To create an interactive model of AR marker vertices that demonstrate properties of 2D shapes.

Platform

Originally Microsoft HoloLens, shifted to Oculus Rift + Zed mini + Leap

Early Design

Development Process

I. HoloLens

We started building this demo with Microsoft HoloLens. HoloLens provides three types of interaction: Tap, Bloom and Gaze. Bloom is reserved for system use, however, and therefore we tried to build interactions using Tap and Gaze.

The first prototype features a triangle with three movable vertices. Moving vertices requires the guest to first tap on it to enable movement, use gazing to drag the vertex and finally tap on the re-positioned vertex to switch it back to locked-in position. We wanted to see if it might feel fluid in action, but due to gesture recognition issues, the interactions were not smooth and felt cumbersome. This eventually led to a platform shift as discussed in the Introduction.

When we tried to instantiate polygons with more than three sides, we found that spawning vertices based on individual markers resulted in vertices not sharing the same plane. To get around this, each vertex spawned after the third one was anchored to the plane determined by the first three vertices.

II. Pass-through VR

Using the Leap Motion for interactions meant that the vertices could be dragged and dropped anywhere in space using natural hand movements.

At this point, we investigated the issue of image tracking with this new platform. Directing efforts to the image tracking R&D reduced the scope of this prototype to just implementing a few basic features, independent of the interactive marker feature.

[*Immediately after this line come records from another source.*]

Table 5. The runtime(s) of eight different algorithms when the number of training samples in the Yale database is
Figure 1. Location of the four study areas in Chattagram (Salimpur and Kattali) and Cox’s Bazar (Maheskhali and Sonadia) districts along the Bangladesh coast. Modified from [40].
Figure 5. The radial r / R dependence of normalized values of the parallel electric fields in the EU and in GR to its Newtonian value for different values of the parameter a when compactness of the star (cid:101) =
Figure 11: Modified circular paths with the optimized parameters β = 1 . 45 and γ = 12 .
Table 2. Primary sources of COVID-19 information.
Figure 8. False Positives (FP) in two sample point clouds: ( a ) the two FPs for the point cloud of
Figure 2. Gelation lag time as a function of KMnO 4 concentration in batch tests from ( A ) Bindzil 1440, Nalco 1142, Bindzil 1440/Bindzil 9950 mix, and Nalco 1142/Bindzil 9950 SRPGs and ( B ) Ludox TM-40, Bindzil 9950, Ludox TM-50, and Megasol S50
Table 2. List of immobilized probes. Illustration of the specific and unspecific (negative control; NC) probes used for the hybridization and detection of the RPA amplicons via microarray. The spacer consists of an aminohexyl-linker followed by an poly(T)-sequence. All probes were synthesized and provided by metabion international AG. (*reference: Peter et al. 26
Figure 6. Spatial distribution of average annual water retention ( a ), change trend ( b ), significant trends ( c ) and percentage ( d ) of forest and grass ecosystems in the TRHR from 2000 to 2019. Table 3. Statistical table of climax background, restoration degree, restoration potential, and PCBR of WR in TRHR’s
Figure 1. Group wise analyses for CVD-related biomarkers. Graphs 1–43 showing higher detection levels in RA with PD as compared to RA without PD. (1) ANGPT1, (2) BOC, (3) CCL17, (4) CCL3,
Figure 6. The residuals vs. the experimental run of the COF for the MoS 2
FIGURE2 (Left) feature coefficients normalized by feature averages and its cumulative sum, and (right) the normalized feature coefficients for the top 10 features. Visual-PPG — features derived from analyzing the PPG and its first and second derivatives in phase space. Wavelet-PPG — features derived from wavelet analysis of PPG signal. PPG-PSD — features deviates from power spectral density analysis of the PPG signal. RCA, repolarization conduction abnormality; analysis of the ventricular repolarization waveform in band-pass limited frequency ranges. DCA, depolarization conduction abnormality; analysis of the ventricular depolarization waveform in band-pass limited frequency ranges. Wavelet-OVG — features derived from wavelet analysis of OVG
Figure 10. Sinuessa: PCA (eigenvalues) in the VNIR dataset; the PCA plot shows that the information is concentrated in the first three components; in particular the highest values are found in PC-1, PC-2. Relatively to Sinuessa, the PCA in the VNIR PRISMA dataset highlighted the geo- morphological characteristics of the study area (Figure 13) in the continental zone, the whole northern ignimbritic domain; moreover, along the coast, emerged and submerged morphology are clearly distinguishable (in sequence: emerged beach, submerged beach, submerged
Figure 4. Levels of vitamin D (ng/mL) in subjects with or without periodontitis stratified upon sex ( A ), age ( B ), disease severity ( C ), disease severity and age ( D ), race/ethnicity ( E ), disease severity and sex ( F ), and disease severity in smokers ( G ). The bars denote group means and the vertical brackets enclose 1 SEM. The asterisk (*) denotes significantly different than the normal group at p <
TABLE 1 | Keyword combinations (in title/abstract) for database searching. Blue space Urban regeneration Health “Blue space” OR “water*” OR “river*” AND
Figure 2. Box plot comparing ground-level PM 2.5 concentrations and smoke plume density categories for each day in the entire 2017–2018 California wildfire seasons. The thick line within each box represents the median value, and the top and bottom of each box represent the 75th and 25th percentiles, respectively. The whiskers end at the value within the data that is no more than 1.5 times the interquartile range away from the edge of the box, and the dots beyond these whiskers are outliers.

A primary need is to display angle measurements as the user moves the vertices. The Leap Motion SDK has a responsive flip panel that can appear when the user flips their palm. We used that panel to display the internal angle measures and their constant sum.


Results

The palm flip interaction itself is engaging, but in its current state, it requires that the users hold their hand up for an extended period of time. Also, users are forced to interact one-handed for the duration that they want the panel displayed.

A panel like this may instead be best suited for

  1. A quick check on data, akin to checking a wristwatch for time
  2. An inventory, from where you can pull out objects to use

It would also be preferable to have the angle measures overlaid directly on the polygon for a more direct correlation.

One positive implication of this demo is the role of embodied cognition in math education. Previous research has implied that physical embodiment of mathematical concepts could be a powerful tool for developing mental models. Experiences in this vein might indicate how AR can further that research.